The data packets from the transport layer travel down to the network layer. Different protocols operate at the network layer including Internet Protocol (IP), Internet Control Message Protocol (ICMP), and Address Resolution Protocol (ARP). At the network layer, a header called IP header is added to the data packet. The IP header contains the source and destination IP address. The packet is sent out to the destination via a router. The router contains a table containing IP addresses of different hosts including the gateway devices (other routers). The router checks if the destination IP address matches with the IP address saved in the table. If the router fails to locate the destination IP address, it sends the data packets to the other router device. The process continues until the packet reaches the destination.

Data Link Layer

The data link layer is subdivided into three layers, namely (i) Logic Link Control, (ii) MAC Layer, and (iii) Physical Layer. The Logic Link Control (LLC) has the information about the protocol used by the network layer. The LLC, at the receiving end, helps in deciding the delivery of the data packet to the corresponding protocol at the destination network layer.

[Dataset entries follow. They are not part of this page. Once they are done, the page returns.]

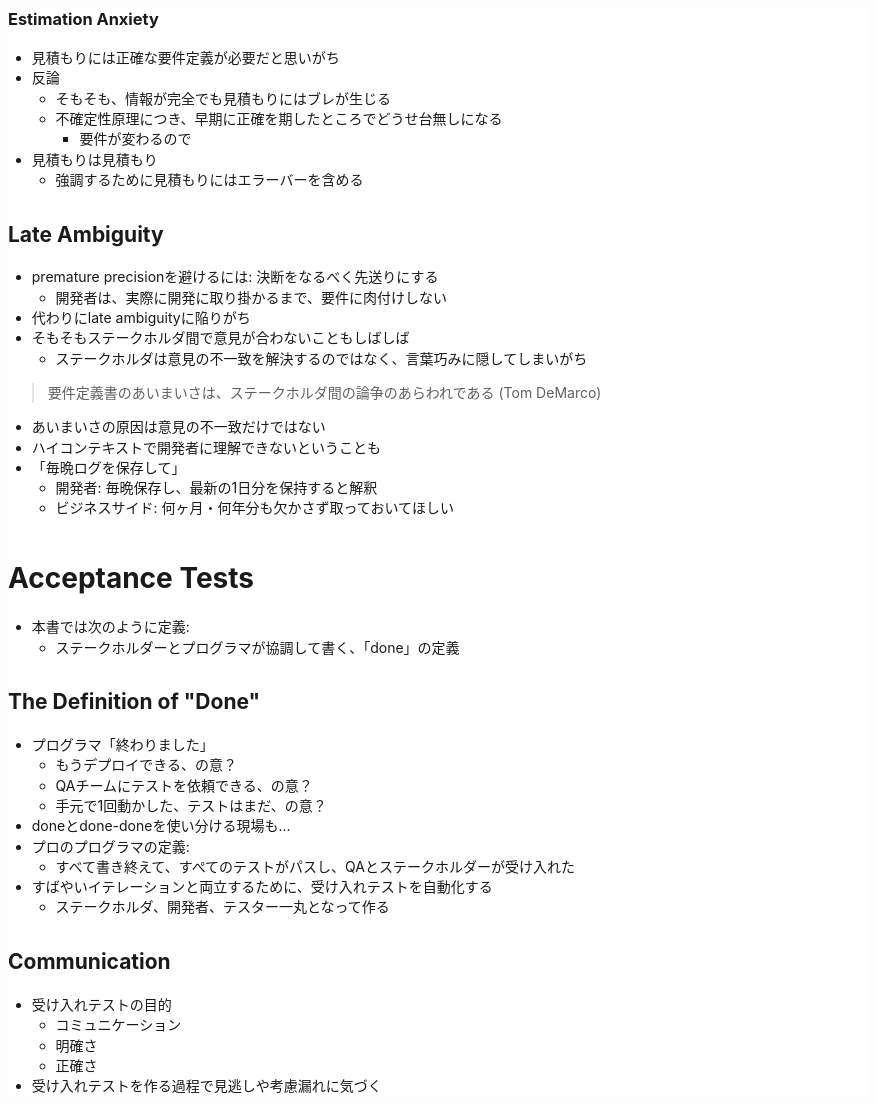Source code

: 
### Estimation Anxiety ###

- 見積もりには正確な要件定義が必要だと思いがち
- 反論
    - そもそも、情報が完全でも見積もりにはブレが生じる
    - 不確定性原理につき、早期に正確を期したところでどうせ台無しになる
        - 要件が変わるので
- 見積もりは見積もり
    - 強調するために見積もりにはエラーバーを含める


## Late Ambiguity ##

- premature precisionを避けるには: 決断をなるべく先送りにする
    - 開発者は、実際に開発に取り掛かるまで、要件に肉付けしない
- 代わりにlate ambiguityに陥りがち
- そもそもステークホルダ間で意見が合わないこともしばしば
    - ステークホルダは意見の不一致を解決するのではなく、言葉巧みに隠してしまいがち

> 要件定義書のあいまいさは、ステークホルダ間の論争のあらわれである (Tom DeMarco)

- あいまいさの原因は意見の不一致だけではない
- ハイコンテキストで開発者に理解できないということも
- 「毎晩ログを保存して」
    - 開発者: 毎晩保存し、最新の1日分を保持すると解釈
    - ビジネスサイド: 何ヶ月・何年分も欠かさず取っておいてほしい


# Acceptance Tests #

- 本書では次のように定義:
    - ステークホルダーとプログラマが協調して書く、「done」の定義


## The Definition of "Done" ##

- プログラマ「終わりました」
    - もうデプロイできる、の意？
    - QAチームにテストを依頼できる、の意？
    - 手元で1回動かした、テストはまだ、の意？
- doneとdone-doneを使い分ける現場も…
- プロのプログラマの定義:
    - すべて書き終えて、すぺてのテストがパスし、QAとステークホルダーが受け入れた
- すばやいイテレーションと両立するために、受け入れテストを自動化する
    - ステークホルダ、開発者、テスター一丸となって作る


## Communication ##

- 受け入れテストの目的
    - コミュニケーション
    - 明確さ
    - 正確さ
- 受け入れテストを作る過程で見逃しや考慮漏れに気づく
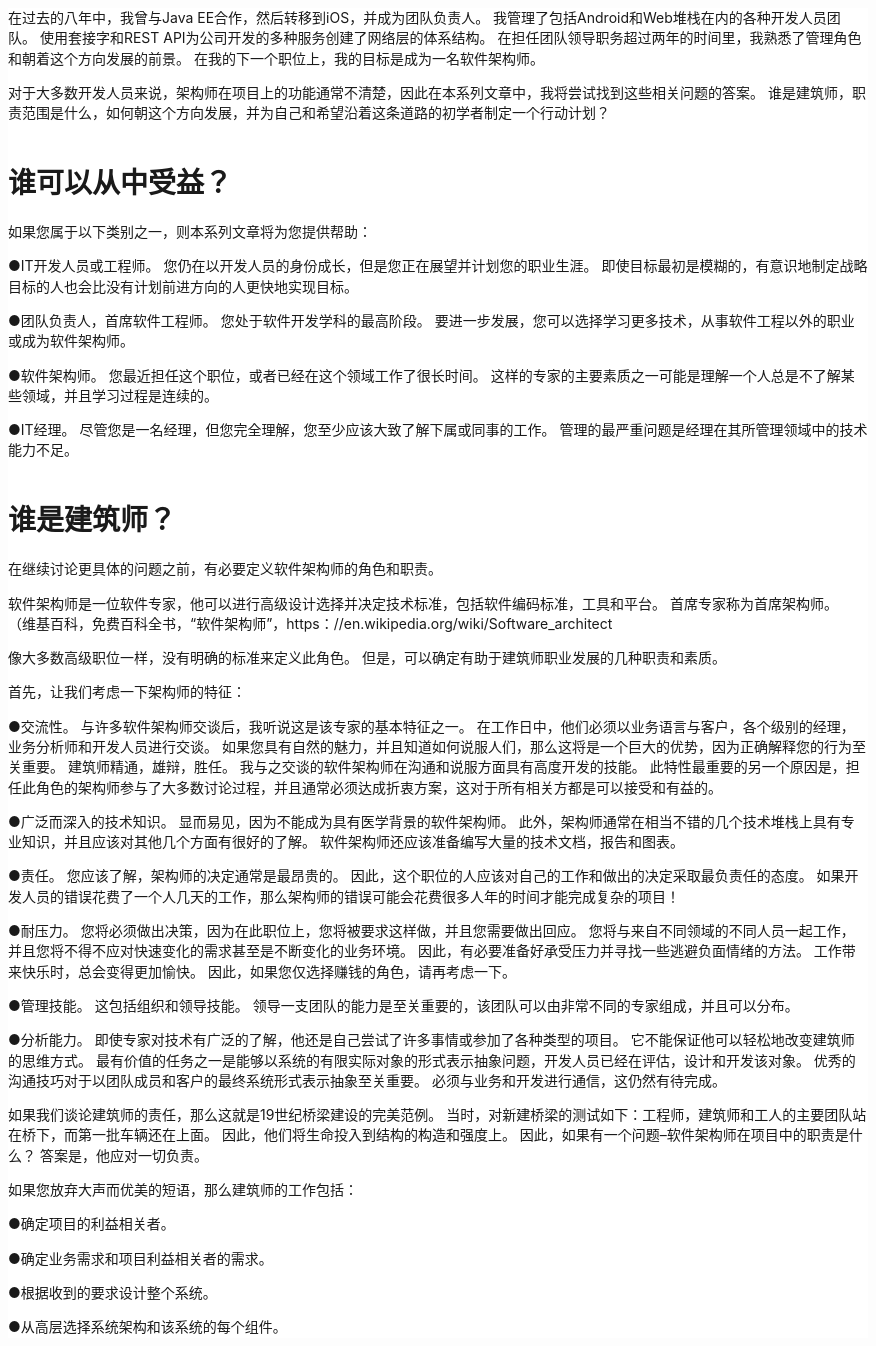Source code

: 在过去的八年中，我曾与Java EE合作，然后转移到iOS，并成为团队负责人。 我管理了包括Android和Web堆栈在内的各种开发人员团队。 使用套接字和REST API为公司开发的多种服务创建了网络层的体系结构。 在担任团队领导职务超过两年的时间里，我熟悉了管理角色和朝着这个方向发展的前景。 在我的下一个职位上，我的目标是成为一名软件架构师。

对于大多数开发人员来说，架构师在项目上的功能通常不清楚，因此在本系列文章中，我将尝试找到这些相关问题的答案。 谁是建筑师，职责范围是什么，如何朝这个方向发展，并为自己和希望沿着这条道路的初学者制定一个行动计划？
# 谁可以从中受益？

如果您属于以下类别之一，则本系列文章将为您提供帮助：

●IT开发人员或工程师。 您仍在以开发人员的身份成长，但是您正在展望并计划您的职业生涯。 即使目标最初是模糊的，有意识地制定战略目标的人也会比没有计划前进方向的人更快地实现目标。

●团队负责人，首席软件工程师。 您处于软件开发学科的最高阶段。 要进一步发展，您可以选择学习更多技术，从事软件工程以外的职业或成为软件架构师。

●软件架构师。 您最近担任这个职位，或者已经在这个领域工作了很长时间。 这样的专家的主要素质之一可能是理解一个人总是不了解某些领域，并且学习过程是连续的。

●IT经理。 尽管您是一名经理，但您完全理解，您至少应该大致了解下属或同事的工作。 管理的最严重问题是经理在其所管理领域中的技术能力不足。
# 谁是建筑师？

在继续讨论更具体的问题之前，有必要定义软件架构师的角色和职责。

软件架构师是一位软件专家，他可以进行高级设计选择并决定技术标准，包括软件编码标准，工具和平台。 首席专家称为首席架构师。 （维基百科，免费百科全书，“软件架构师”，https：//en.wikipedia.org/wiki/Software_architect

像大多数高级职位一样，没有明确的标准来定义此角色。 但是，可以确定有助于建筑师职业发展的几种职责和素质。

首先，让我们考虑一下架构师的特征：

●交流性。 与许多软件架构师交谈后，我听说这是该专家的基本特征之一。 在工作日中，他们必须以业务语言与客户，各个级别的经理，业务分析师和开发人员进行交谈。 如果您具有自然的魅力，并且知道如何说服人们，那么这将是一个巨大的优势，因为正确解释您的行为至关重要。 建筑师精通，雄辩，胜任。 我与之交谈的软件架构师在沟通和说服方面具有高度开发的技能。 此特性最重要的另一个原因是，担任此角色的架构师参与了大多数讨论过程，并且通常必须达成折衷方案，这对于所有相关方都是可以接受和有益的。

●广泛而深入的技术知识。 显而易见，因为不能成为具有医学背景的软件架构师。 此外，架构师通常在相当不错的几个技术堆栈上具有专业知识，并且应该对其他几个方面有很好的了解。 软件架构师还应该准备编写大量的技术文档，报告和图表。

●责任。 您应该了解，架构师的决定通常是最昂贵的。 因此，这个职位的人应该对自己的工作和做出的决定采取最负责任的态度。 如果开发人员的错误花费了一个人几天的工作，那么架构师的错误可能会花费很多人年的时间才能完成复杂的项目！

●耐压力。 您将必须做出决策，因为在此职位上，您将被要求这样做，并且您需要做出回应。 您将与来自不同领域的不同人员一起工作，并且您将不得不应对快速变化的需求甚至是不断变化的业务环境。 因此，有必要准备好承受压力并寻找一些逃避负面情绪的方法。 工作带来快乐时，总会变得更加愉快。 因此，如果您仅选择赚钱的角色，请再考虑一下。

●管理技能。 这包括组织和领导技能。 领导一支团队的能力是至关重要的，该团队可以由非常不同的专家组成，并且可以分布。

●分析能力。 即使专家对技术有广泛的了解，他还是自己尝试了许多事情或参加了各种类型的项目。 它不能保证他可以轻松地改变建筑师的思维方式。 最有价值的任务之一是能够以系统的有限实际对象的形式表示抽象问题，开发人员已经在评估，设计和开发该对象。 优秀的沟通技巧对于以团队成员和客户的最终系统形式表示抽象至关重要。 必须与业务和开发进行通信，这仍然有待完成。

如果我们谈论建筑师的责任，那么这就是19世纪桥梁建设的完美范例。 当时，对新建桥梁的测试如下：工程师，建筑师和工人的主要团队站在桥下，而第一批车辆还在上面。 因此，他们将生命投入到结构的构造和强度上。 因此，如果有一个问题–软件架构师在项目中的职责是什么？ 答案是，他应对一切负责。

如果您放弃大声而优美的短语，那么建筑师的工作包括：

●确定项目的利益相关者。

●确定业务需求和项目利益相关者的需求。

●根据收到的要求设计整个系统。

●从高层选择系统架构和该系统的每个组件。
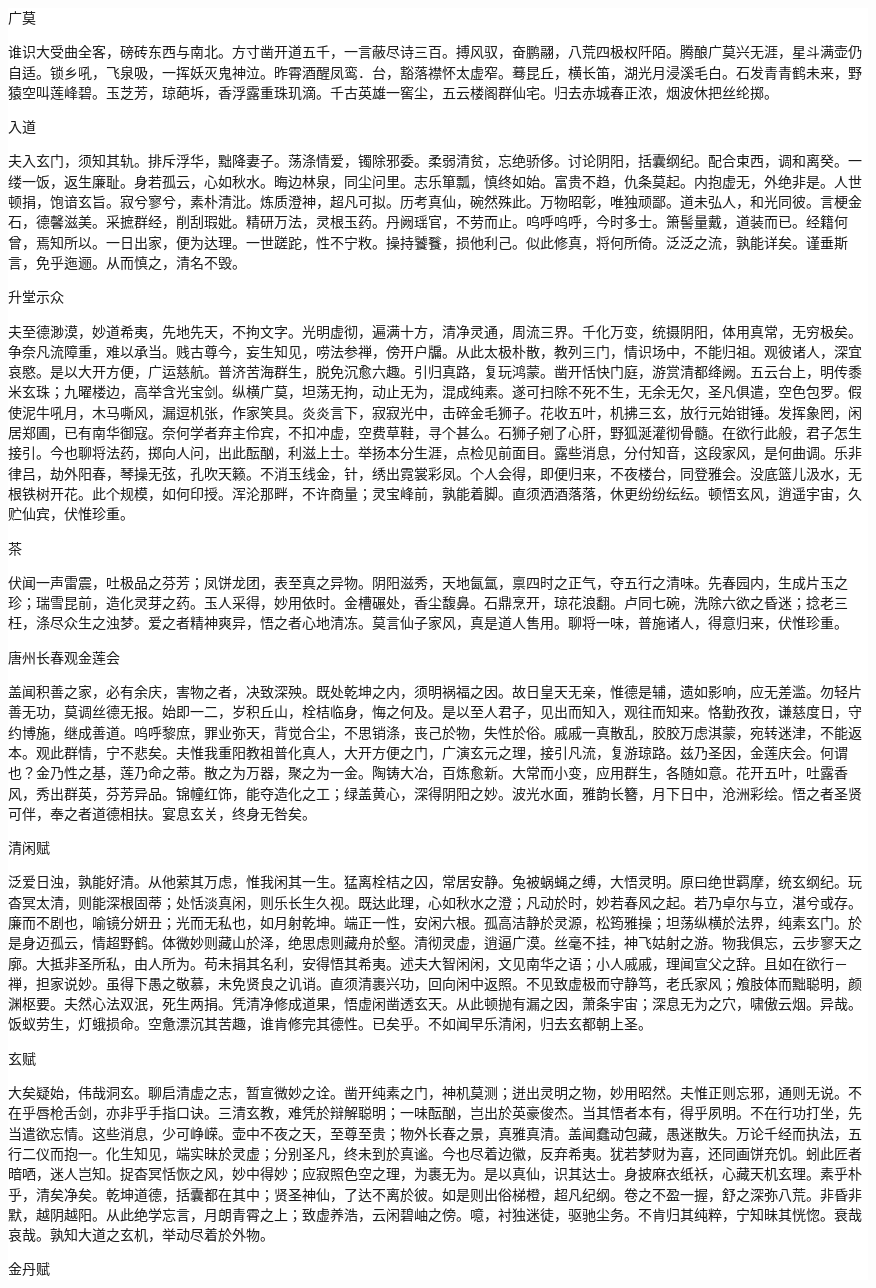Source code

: 广莫  

谁识大受曲全客，磅砖东西与南北。方寸凿开道五千，一言蔽尽诗三百。搏风驭，奋鹏翮，八荒四极权阡陌。腾酿广莫兴无涯，星斗满壶仍自适。锁乡吼，飞泉吸，一挥妖灭鬼神泣。昨霄酒醒凤鸾．台，豁落襟怀太虚窄。蓦昆丘，横长笛，湖光月浸溪毛白。石发青青鹤未来，野猿空叫莲峰碧。玉芝芳，琼葩坼，香浮露重珠玑滴。千古英雄一窖尘，五云楼阁群仙宅。归去赤城春正浓，烟波休把丝纶掷。  

入道  

夫入玄门，须知其轨。排斥浮华，黜降妻子。荡涤情爱，镯除邪委。柔弱清贫，忘绝骄侈。讨论阴阳，括囊纲纪。配合束西，调和离癸。一缕一饭，返生廉耻。身若孤云，心如秋水。晦边林泉，同尘问里。志乐箪瓢，慎终如始。富贵不趋，仇条莫起。内抱虚无，外绝非是。人世顿捐，饱谙玄旨。寂兮寥兮，素朴清沘。炼质澄神，超凡可拟。历考真仙，碗然殊此。万物昭彰，唯独顽鄙。道未弘人，和光同彼。言梗金石，德馨滋美。采摭群经，削刮瑕妣。精研万法，灵根玉药。丹阙瑶官，不劳而止。呜呼呜呼，今时多士。箫髻量戴，道装而已。经籍何曾，焉知所以。一日出家，便为达理。一世蹉跎，性不宁敉。操持饕餮，损他利己。似此修真，将何所倚。泛泛之流，孰能详矣。谨垂斯言，免乎迤逦。从而慎之，清名不毁。  

升堂示众  

夫至德渺漠，妙道希夷，先地先天，不拘文字。光明虚彻，遍满十方，清净灵通，周流三界。千化万变，统摄阴阳，体用真常，无穷极矣。争奈凡流障重，难以承当。贱古尊今，妄生知见，唠法参禅，傍开户牖。从此太极朴散，教列三门，情识场中，不能归祖。观彼诸人，深宜哀愍。是以大开方便，广运慈航。普济苦海群生，脱免沉愈六趣。引归真路，复玩鸿蒙。凿开恬快门庭，游赏清都绛阙。五云台上，明传黍米玄珠；九曜楼边，高举含光宝剑。纵横广莫，坦荡无拘，动止无为，混成纯素。遂可扫除不死不生，无余无欠，圣凡俱遣，空色包罗。假使泥牛吼月，木马嘶风，漏逗机张，作家笑具。炎炎言下，寂寂光中，击碎金毛狮子。花收五叶，机拂三玄，放行元始钳锤。发挥象罔，闲居郑圃，已有南华御寇。奈何学者弃主伶宾，不扣冲虚，空费草鞋，寻个甚么。石狮子剜了心肝，野狐涎灌彻骨髓。在欲行此般，君子怎生接引。今也聊将法药，掷向人问，出此酝酗，利滋上士。举扬本分生涯，点检见前面目。露些消息，分付知音，这段家风，是何曲调。乐非律吕，劫外阳春，琴操无弦，孔吹天籁。不消玉线金，针，绣出霓裳彩凤。个人会得，即便归来，不夜楼台，同登雅会。没底篮儿汲水，无根铁树开花。此个规模，如何印授。浑沦那畔，不许商量；灵宝峰前，孰能着脚。直须洒酒落落，休更纷纷纭纭。顿悟玄风，逍遥宇宙，久贮仙宾，伏惟珍重。  

茶  

伏闻一声雷震，吐极品之芬芳；凤饼龙团，表至真之异物。阴阳滋秀，天地氤氲，禀四时之正气，夺五行之清味。先春园内，生成片玉之珍；瑞雪昆前，造化灵芽之药。玉人采得，妙用依时。金槽碾处，香尘馥鼻。石鼎烹开，琼花浪翻。卢同七碗，洗除六欲之昏迷；捻老三枉，涤尽众生之浊梦。爱之者精神爽异，悟之者心地清冻。莫言仙子家风，真是道人售用。聊将一味，普施诸人，得意归来，伏惟珍重。  

唐州长春观金莲会  

盖闻积善之家，必有余庆，害物之者，决致深殃。既处乾坤之内，须明祸福之因。故日皇天无亲，惟德是辅，遗如影响，应无差滥。勿轻片善无功，莫调丝德无报。始即一二，岁积丘山，栓桔临身，悔之何及。是以至人君子，见出而知入，观往而知来。恪勤孜孜，谦慈度日，守约博施，继成善道。呜呼黎庶，罪业弥天，背觉合尘，不思销涤，丧己於物，失性於俗。戚戚一真散乱，胶胶万虑淇蒙，宛转迷津，不能返本。观此群情，宁不悲矣。夫惟我重阳教祖普化真人，大开方便之门，广演玄元之理，接引凡流，复游琼路。兹乃圣因，金莲庆会。何谓也？金乃性之基，莲乃命之蒂。散之为万器，聚之为一金。陶铸大冶，百炼愈新。大常而小变，应用群生，各随如意。花开五叶，吐露香风，秀出群英，芬芳异品。锦幢红饰，能夺造化之工；绿盖黄心，深得阴阳之妙。波光水面，雅韵长簪，月下日中，沧洲彩绘。悟之者圣贤可伴，奉之者道德相扶。宴息玄关，终身无咎矣。  

清闲赋  

泛爱日浊，孰能好清。从他萦其万虑，惟我闲其一生。猛离栓桔之囚，常居安静。兔被蜗蝇之缚，大悟灵明。原曰绝世羁摩，统玄纲纪。玩杳冥太清，则能深根固蒂；处恬淡真闲，则乐长生久视。既达此理，心如秋水之澄；凡动於时，妙若春风之起。若乃卓尔与立，湛兮或存。廉而不剧也，喻镜分妍丑；光而无私也，如月射乾坤。端正一性，安闲六根。孤高洁静於灵源，松筠雅操；坦荡纵横於法界，纯素玄门。於是身迈孤云，情超野鹤。体微妙则藏山於泽，绝思虑则藏舟於壑。清彻灵虚，逍逼广漠。丝毫不挂，神飞姑射之游。物我俱忘，云步寥天之廓。大抵非圣所私，由人所为。苟未捐其名利，安得悟其希夷。述夫大智闲闲，文见南华之语；小人戚戚，理闻宣父之辞。且如在欲行－禅，担家说妙。虽得下愚之敬慕，未免贤良之讥诮。直须清裹兴功，回向闲中返照。不见致虚极而守静笃，老氏家风；飧肢体而黜聪明，颜渊枢要。夫然心法双泯，死生两捐。凭清净修成道果，悟虚闲凿透玄天。从此顿抛有漏之因，萧条宇宙；深息无为之穴，啸傲云烟。异哉。饭蚁劳生，灯蛾损命。空惫漂沉其苦趣，谁肯修完其德性。已矣乎。不如闻早乐清闲，归去玄都朝上圣。  

玄赋  

大矣疑始，伟哉洞玄。聊启清虚之志，暂宣微妙之诠。凿开纯素之门，神机莫测；迸出灵明之物，妙用昭然。夫惟正则忘邪，通则无说。不在乎唇枪舌剑，亦非乎手指口诀。三清玄教，难凭於辩解聪明；一味酝酗，岂出於英豪俊杰。当其悟者本有，得乎夙明。不在行功打坐，先当遣欲忘情。这些消息，少可峥嵘。壶中不夜之天，至尊至贵；物外长春之景，真雅真清。盖闻蠢动包藏，愚迷散失。万论千经而执法，五行二仪而抱一。化生知见，端实昧於灵虚；分别圣凡，终未到於真谧。今也尽着边徽，反弃希夷。犹若梦财为喜，还同画饼充饥。蚓此匠者暗哂，迷人岂知。捉杳冥恬恢之风，妙中得妙；应寂照色空之理，为裹无为。是以真仙，识其达士。身披麻衣纸袄，心藏天机玄理。素乎朴乎，清矣净矣。乾坤道德，括囊都在其中；贤圣神仙，了达不离於彼。如是则出俗梯橙，超凡纪纲。卷之不盈一握，舒之深弥八荒。非昏非默，越阴越阳。从此绝学忘言，月朗青霄之上；致虚养浩，云闲碧岫之傍。噫，衬独迷徒，驱驰尘务。不肯归其纯粹，宁知昧其恍惚。衰哉哀哉。孰知大道之玄机，举动尽着於外物。  

金丹赋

The MAC layer adds the source and destination MAC address to the data frames. The physical layer converts the data frames into a format that can be transmitted over the network. For instance, the physical layer converts the data frames into electrical signals if the path is wired. Similarly, the data frames are converted into electromagnetic waves for wireless communication medium. The aforementioned layers work conversely at the receiving end. The electric signals or electromagnetic waves are converted back into data frames, the headers are removed from the packets; and finally, the packets are reassembled into complete data.